| HN Mirror

Y	Hacker News new \| ask \| show \| jobs


	by delichon 32 days ago
	Steering seems like a circumventable kludge compared to adjusting the training data directly. That is, use AI to remove the problematic content and replace it with the party line. I imagine that this is at least in progress.

4 comments

s314 32 days ago

> Steering seems like a circumventable kludge compared to adjusting the training data directly

Correct. Steering is used in mechanistic interpretability studies to prove that your model is correct. There are other better ways to "decensor".

link

gpm 32 days ago

That seems like it will work for single events, but that it would be very hard for complex topics which are closely intertwined with factual things you do want it to be able to answer...

Is Taiwan part of China - the CPP wants the answer to be yes.

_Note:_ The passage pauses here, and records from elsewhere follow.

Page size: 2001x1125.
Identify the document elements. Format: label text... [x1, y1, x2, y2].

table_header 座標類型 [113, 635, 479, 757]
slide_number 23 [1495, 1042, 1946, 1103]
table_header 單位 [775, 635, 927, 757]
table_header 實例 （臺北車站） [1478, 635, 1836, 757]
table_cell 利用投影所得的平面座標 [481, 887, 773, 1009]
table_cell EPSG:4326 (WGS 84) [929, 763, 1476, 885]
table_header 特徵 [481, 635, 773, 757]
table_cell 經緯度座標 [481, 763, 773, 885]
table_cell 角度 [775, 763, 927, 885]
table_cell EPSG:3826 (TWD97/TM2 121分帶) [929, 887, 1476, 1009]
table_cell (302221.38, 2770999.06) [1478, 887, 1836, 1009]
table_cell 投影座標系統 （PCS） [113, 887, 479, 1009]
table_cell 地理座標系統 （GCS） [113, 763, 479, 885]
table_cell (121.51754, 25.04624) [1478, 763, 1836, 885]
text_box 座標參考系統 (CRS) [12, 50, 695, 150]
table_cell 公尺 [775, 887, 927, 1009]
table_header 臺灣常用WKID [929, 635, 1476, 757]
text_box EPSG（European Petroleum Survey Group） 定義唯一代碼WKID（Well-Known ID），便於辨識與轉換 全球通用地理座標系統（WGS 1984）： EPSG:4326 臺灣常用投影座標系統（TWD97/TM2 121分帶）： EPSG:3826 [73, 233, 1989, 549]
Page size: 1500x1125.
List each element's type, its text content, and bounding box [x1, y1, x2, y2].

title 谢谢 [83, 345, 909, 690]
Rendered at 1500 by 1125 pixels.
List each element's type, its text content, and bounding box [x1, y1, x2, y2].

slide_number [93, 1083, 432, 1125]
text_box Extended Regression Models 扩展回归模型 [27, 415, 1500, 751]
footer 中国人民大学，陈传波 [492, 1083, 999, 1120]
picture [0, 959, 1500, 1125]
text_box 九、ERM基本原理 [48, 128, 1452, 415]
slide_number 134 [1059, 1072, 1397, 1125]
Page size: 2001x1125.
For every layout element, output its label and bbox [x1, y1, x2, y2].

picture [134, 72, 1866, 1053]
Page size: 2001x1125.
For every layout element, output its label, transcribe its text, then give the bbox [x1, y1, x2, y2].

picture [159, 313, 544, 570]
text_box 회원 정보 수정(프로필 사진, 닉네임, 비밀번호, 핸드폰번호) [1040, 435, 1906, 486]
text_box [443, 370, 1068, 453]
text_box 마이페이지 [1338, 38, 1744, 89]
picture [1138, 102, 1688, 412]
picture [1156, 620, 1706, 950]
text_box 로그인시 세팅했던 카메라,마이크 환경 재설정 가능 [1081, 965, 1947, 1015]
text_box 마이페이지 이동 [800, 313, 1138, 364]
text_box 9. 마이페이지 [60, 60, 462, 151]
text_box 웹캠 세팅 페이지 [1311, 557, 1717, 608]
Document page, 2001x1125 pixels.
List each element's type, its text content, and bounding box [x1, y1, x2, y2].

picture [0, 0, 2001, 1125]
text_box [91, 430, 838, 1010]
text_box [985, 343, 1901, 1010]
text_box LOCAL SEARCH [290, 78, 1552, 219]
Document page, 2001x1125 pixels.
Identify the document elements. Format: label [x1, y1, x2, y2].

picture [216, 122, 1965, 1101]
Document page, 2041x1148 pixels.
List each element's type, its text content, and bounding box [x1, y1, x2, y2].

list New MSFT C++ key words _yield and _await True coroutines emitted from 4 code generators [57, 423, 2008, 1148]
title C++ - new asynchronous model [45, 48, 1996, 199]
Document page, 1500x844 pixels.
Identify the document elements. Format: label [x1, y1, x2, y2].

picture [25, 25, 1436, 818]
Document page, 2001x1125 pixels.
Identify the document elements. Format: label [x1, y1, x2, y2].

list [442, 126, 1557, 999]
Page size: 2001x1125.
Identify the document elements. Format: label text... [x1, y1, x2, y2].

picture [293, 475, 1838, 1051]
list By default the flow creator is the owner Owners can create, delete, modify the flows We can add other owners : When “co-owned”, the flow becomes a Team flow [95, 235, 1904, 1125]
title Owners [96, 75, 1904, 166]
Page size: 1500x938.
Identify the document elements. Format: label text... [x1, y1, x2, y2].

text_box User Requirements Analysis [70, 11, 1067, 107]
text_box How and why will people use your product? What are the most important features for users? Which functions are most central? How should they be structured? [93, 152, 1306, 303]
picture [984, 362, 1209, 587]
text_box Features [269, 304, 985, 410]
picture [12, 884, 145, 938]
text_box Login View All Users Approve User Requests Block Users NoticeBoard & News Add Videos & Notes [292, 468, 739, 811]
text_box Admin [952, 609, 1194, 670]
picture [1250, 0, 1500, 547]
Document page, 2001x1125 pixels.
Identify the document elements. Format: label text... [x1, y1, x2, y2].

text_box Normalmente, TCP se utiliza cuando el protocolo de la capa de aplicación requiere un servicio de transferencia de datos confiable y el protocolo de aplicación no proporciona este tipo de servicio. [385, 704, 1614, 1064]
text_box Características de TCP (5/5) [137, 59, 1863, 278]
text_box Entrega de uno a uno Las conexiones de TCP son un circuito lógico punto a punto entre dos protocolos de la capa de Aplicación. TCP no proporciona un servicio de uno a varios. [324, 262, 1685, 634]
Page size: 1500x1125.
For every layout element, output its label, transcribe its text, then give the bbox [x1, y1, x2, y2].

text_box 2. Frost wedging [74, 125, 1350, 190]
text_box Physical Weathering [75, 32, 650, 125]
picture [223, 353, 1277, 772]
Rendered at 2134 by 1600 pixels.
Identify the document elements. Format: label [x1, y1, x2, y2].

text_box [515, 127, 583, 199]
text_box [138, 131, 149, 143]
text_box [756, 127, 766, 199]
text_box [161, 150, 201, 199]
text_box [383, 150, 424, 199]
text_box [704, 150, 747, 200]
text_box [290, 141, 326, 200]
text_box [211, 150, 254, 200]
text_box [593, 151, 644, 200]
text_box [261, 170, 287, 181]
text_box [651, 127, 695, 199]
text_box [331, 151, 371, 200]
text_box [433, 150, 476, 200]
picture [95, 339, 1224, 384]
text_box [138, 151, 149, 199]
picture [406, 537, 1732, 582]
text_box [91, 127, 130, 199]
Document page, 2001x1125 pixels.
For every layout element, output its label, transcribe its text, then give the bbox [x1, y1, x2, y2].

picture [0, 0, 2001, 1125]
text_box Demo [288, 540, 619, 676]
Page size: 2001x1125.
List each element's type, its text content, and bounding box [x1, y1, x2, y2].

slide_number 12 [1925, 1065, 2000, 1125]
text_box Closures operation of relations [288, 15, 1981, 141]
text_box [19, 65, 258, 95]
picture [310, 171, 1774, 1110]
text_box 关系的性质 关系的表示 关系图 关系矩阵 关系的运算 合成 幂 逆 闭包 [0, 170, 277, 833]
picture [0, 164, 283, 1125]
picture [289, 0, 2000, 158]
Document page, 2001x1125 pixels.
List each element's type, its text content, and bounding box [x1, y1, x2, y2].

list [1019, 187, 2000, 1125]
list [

What are the rules for traveling to Taiwan? What currency is used in Taiwan? Whose laws are enforced in Taiwan? Should I (a loyal Chinese citizen) support the Taiwanese military? Etc... require the model to manage some cognitive dissonance.

link

stogot 32 days ago

Can you actually remove now? they just use new training data to reinforce what they want and deprioritize ‘bad’ answers

link

like_any_other 32 days ago

Fortunately we have lots of governmental and non-governmental organizations focused on removing "hate" online, so that our AI models will think correctly, without easy to identify censorship parts in the resulting model :)

link